YOLO has found its way from youth language into the world of artificial intelligence and machine learning – after semantic modification, it stands for the acronym You Only Look Once. Redmon et al. first presented YOLO in 2016 as a new approach for real-time object recognition. In this article, I will explain how the YOLO network is structured and what its advantages and difficulties are.
The YOLO algorithm is based on a convolutional neural network (CNN). As the name suggests, this algorithm requires only a single forward propagation (i.e. pass) through the CNN to recognise objects. In this run, the CNN predicts both different class probabilities and bounding boxes simultaneously. Bounding boxes describe the spatial extent of the object. The class probability indicates the probability with which the object belongs to a certain class, e.g. ‘cat’.
In a first step, the image is divided into an S x S grid. If an object falls into one of the grid cells, this cell is responsible for recognising the object. For this purpose, each cell determines bounding boxes and confidence scores. The confidence scores indicate how certain the model is that the bounding box contains an object and how accurately the box matches the object. The confidence score is the same as the intersection over union of the prediction and the actual object. If there is no object in the cell, the confidence score is zero. At the same time, the class probability is determined for each cell. Based on a certain threshold value, which is usually 0.5, the algorithm makes the final prediction, which is then used for detection.
The model
Advantages of the YOLO network
YOLO object detection is considered as a single regression problem, which makes the algorithm extremely fast and eliminates the need for a complex network architecture. Thus, a video can be processed in real time with less than 25 ms delay.

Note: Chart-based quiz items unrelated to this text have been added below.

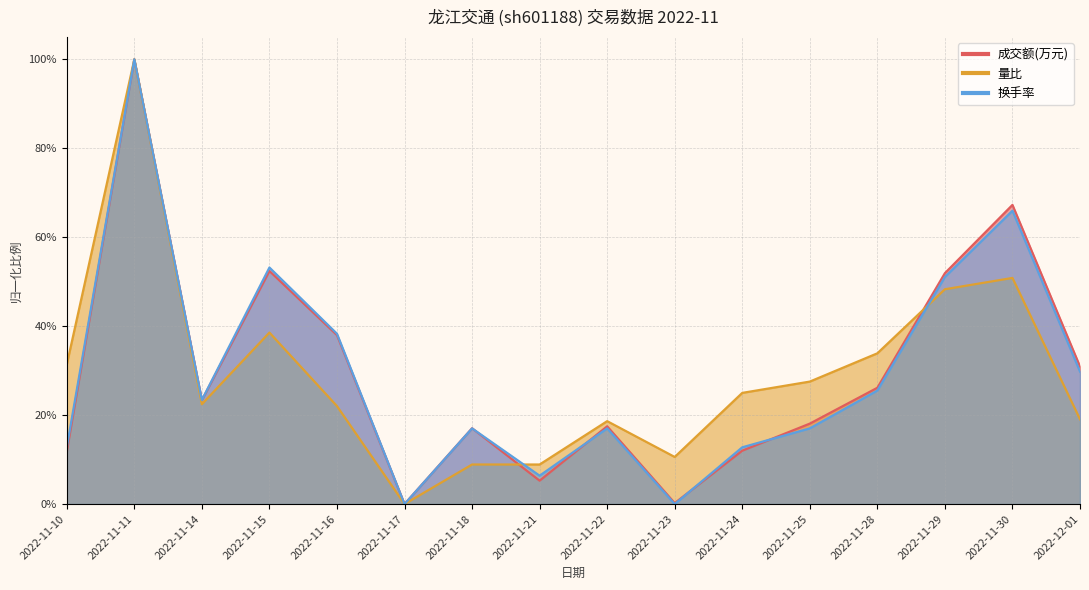

At 2022-11-11, list the series in order from smallest to largest.

换手率, 量比, 成交额(万元)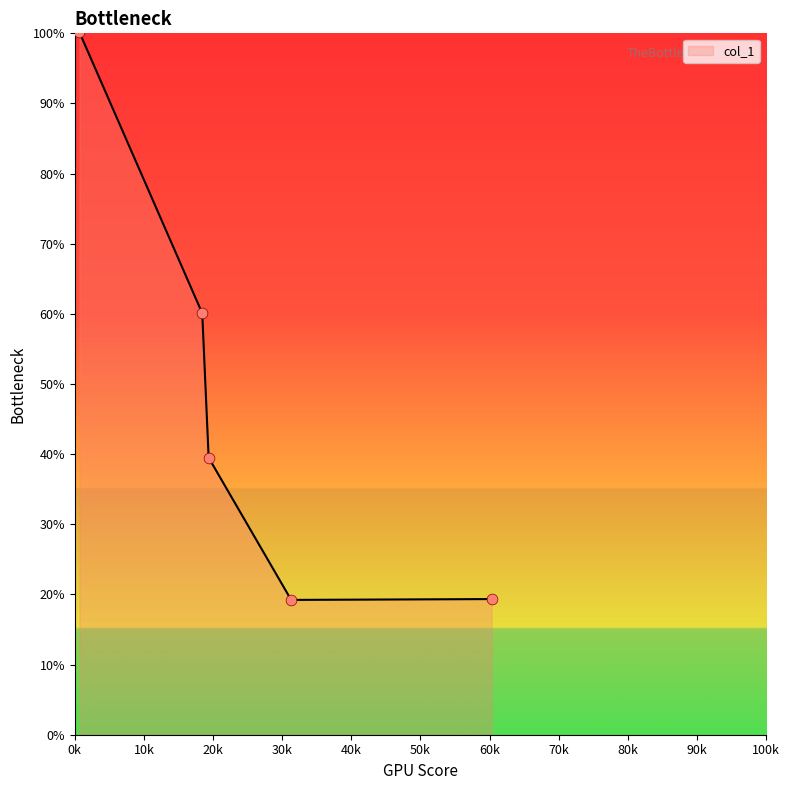

What is the minimum value shown in the chart?

19.2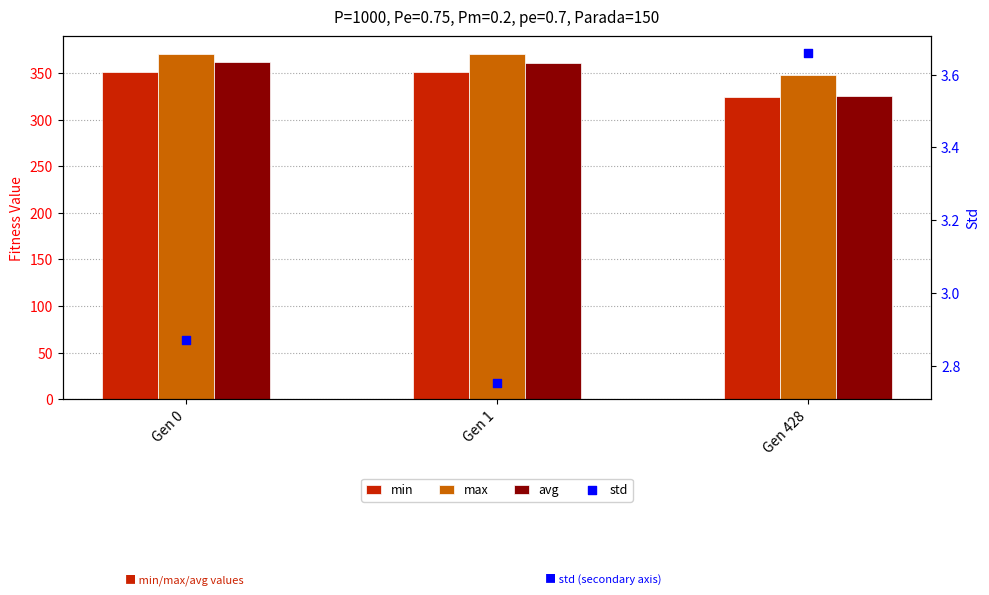

What are all the series names shown in the legend?

min, max, avg, std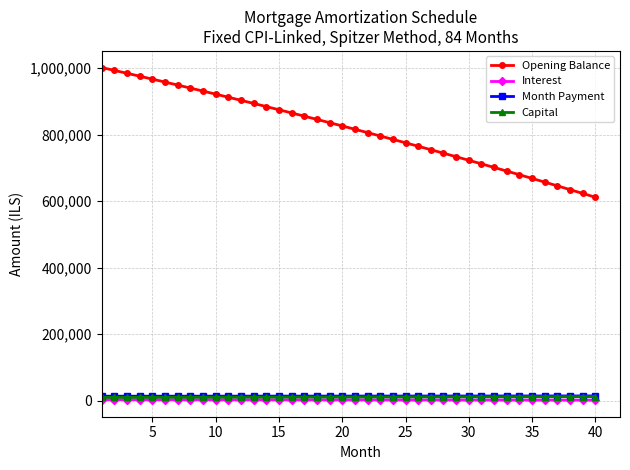

True or false: Month Payment and Opening Balance cross at least once.

False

Moreover, YOLO learns generalisable representations of objects. This makes it possible to test for unexpected inputs after training. In the speed of object recognition, the YOLO network is clearly ahead of other common networks, such as RetinaNet.
But even YOLO is not perfect and has limitations.
Limitations of YOLO
Because the number of boxes per cell is fixed, the network often does not recognise smaller objects that are close together. The accuracy of YOLO is therefore not superior to conventional approaches and even performs slightly worse on average.
Prospects
In the past few years, YOLO has been continuously developed and extended by several features. The approach is still considered state-of-the-art object recognition and is extremely promising.